Recent research has identified a link between climate change and an increase in predatory lending practices in the US, particularly affecting low-income and minority communities. The study highlights that extreme temperature conditions, such as heatwaves and cold snaps, are causing an uptick in the demand for payday loans. These high-interest loans are particularly prominent in economically disadvantaged areas like South Los Angeles, where traditional banking services are scarce. The research indicates that counties with higher Hispanic populations, who often work outdoors, are especially vulnerable during extreme weather events, leading to increased loan defaults and delinquencies. Experts suggest that enhanced utility assistance programs and stricter regulations on payday lending are necessary to mitigate this impact.

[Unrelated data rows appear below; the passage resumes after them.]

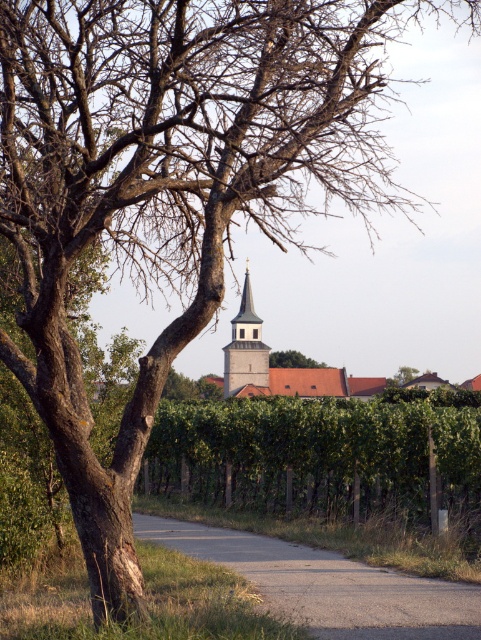
You are standing at the base of the tree on the left side of the frame. You want to walk to the light gray stone tower at center. Which direction should you head to avoid the asphalt road at center?

To avoid the asphalt road at center, you should head to the left side of the light gray stone tower at center since the asphalt road at center is to the right of the tower.

You are standing at the base of the tree on the left side of the frame. You want to walk to the light gray stone tower at center. How far will you have to walk along the asphalt road at center to reach it?

The asphalt road at center is 84.00 meters from the light gray stone tower at center, so you will have to walk 84.00 meters along the asphalt road at center to reach it.

You are standing at the point labeled point (x=354, y=612) and want to walk towards the point labeled point (x=279, y=364). Since both points are on the path leading to the buildings, will you be moving towards or away from the camera as you walk?

As you walk from point (x=354, y=612) to point (x=279, y=364), you will be moving away from the camera because point (x=279, y=364) is further away from the camera compared to point (x=354, y=612).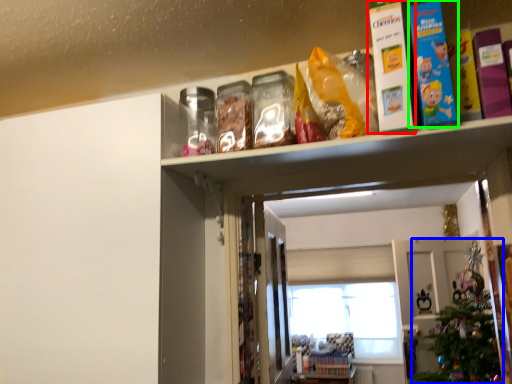
Question: Which is nearer to the book (highlighted by a red box)? christmas tree (highlighted by a blue box) or book (highlighted by a green box).

Choices:
 (A) christmas tree
 (B) book

Answer: (B)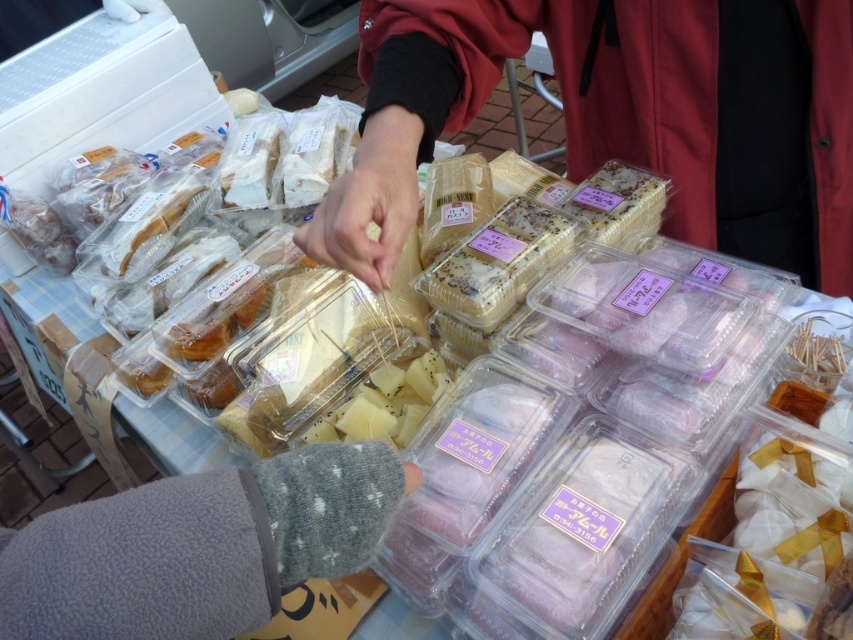
Between smooth red jacket at center and gray fleece glove at lower left, which one has more height?

smooth red jacket at center is taller.

Does smooth red jacket at center appear under gray fleece glove at lower left?

No.

Who is more distant from viewer, (x=664, y=129) or (x=84, y=604)?

The point (x=664, y=129) is behind.

This screenshot has height=640, width=853. What are the coordinates of `smooth red jacket at center` in the screenshot? It's located at (624, 116).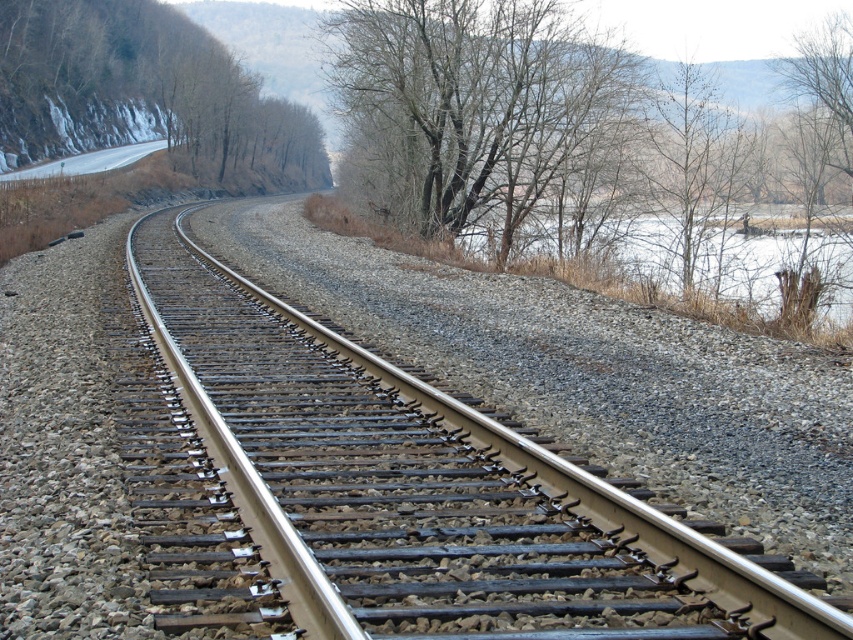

Meanwhile, London’s property market is experiencing a downturn, with a 5.5% decrease in house prices, making it rank 95th out of 107 cities globally in Knight Frank’s Global Residential Cities Index for the fourth quarter of 2023. This decline is attributed primarily to high price-to-income ratios, which have affected affordability. In contrast, cities like Warsaw have seen significant property price growth. However, there are signs of a potential recovery in London, with a 1.2% rise in house prices and a recent increase in transactions. Despite this positive shift, the market faces challenges due to a supply-demand imbalance, which is expected to maintain competitive conditions for buyers. Knight Frank remains optimistic about the future trajectory of London’s property market.